À l’heure de la rentrée des classes, de nouvelles têtes font leur apparition dans la course des variants du Covid-19, alors même que Delta a dominé la pandémie tout l’été. En quelques jours, l’attention s’est portée notamment sur deux variants, C.1.2, découvert en Afrique du Sud, et B.1.621, baptisé “Mu” par l’OMS qui l’a ajouté à sa liste des variants d’intérêt, sous surveillance accrue.
Depuis que Delta a été reconnu comme variant préoccupant, 8 autres ont été rajoutés à la liste, à tel point que l’Organisation mondiale de la santé prépare déjà l’après Omega. Quand l’alphabet grec aura été rempli, les variants devraient recevoir le nom de constellations.

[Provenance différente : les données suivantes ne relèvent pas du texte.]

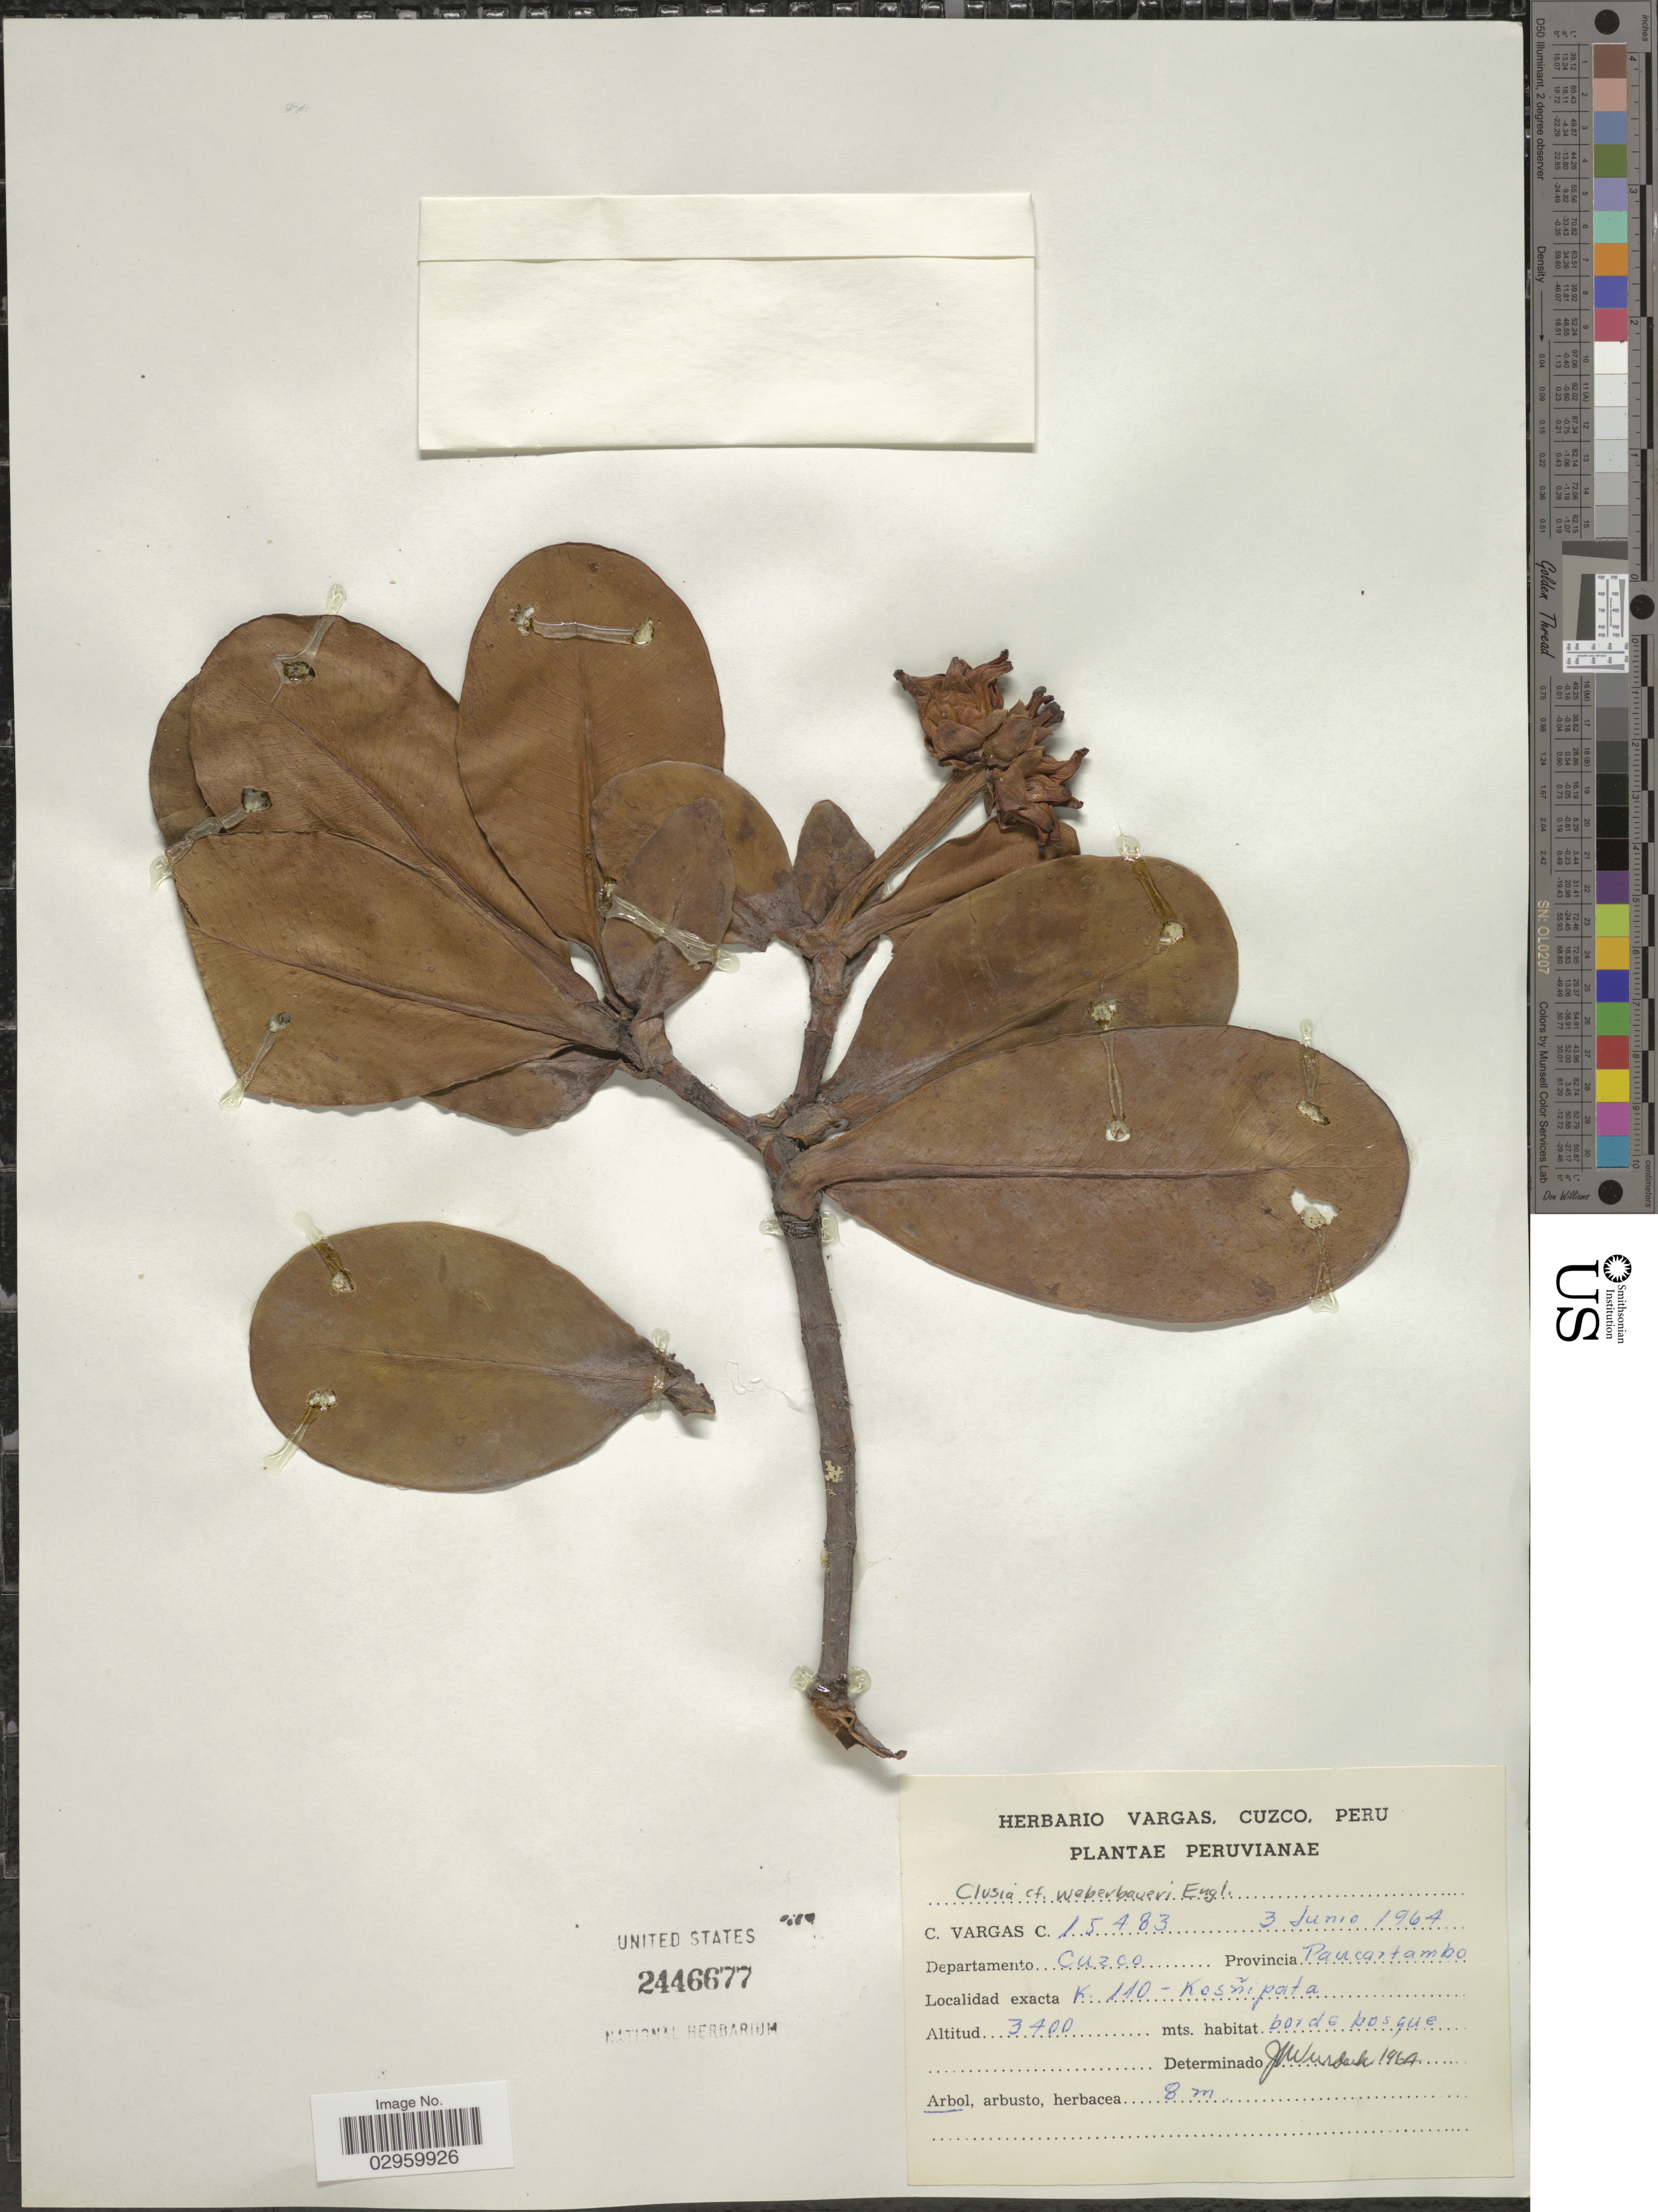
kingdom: Plantae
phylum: Tracheophyta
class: Magnoliopsida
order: Malpighiales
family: Clusiaceae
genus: Clusia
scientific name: Clusia weberbaueri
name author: Engl.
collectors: C. Vargas Calderón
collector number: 15483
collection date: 1964-06-03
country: Peru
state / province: Cusco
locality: Departamento Cuzco, Provincia Paucartambo, K. 110-Kosñipata.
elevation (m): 3400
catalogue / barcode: US 2446677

Les conditions sont dures pour recevoir une lettre grecque : il faut que l’ensemble de mutations sur cette version du coronavirus soit suspecté d’augmenter la contagiosité, de réduire l’efficacité de l’immunité ou encore d’aggraver la sévérité de la maladie. Mais il faut aussi que la transmission de ce variant soit visible dans plusieurs pays. C.1.2 par exemple, qui possède des mutations inquiétantes, n’a toujours pas reçu de lettre grecque, car il est encore très peu fréquent.
La suprématie de Delta
Mais si tous ces nouveaux variants sont surveillés avec attention, aucun ne semble capable pour le moment de remettre en cause la suprématie du variant Delta. Il représente aujourd’hui plus de 93% des cas de Covid-19 dans le monde. En France, le chiffre monte à 98%, alors que Delta y était invisible il y a quatre mois.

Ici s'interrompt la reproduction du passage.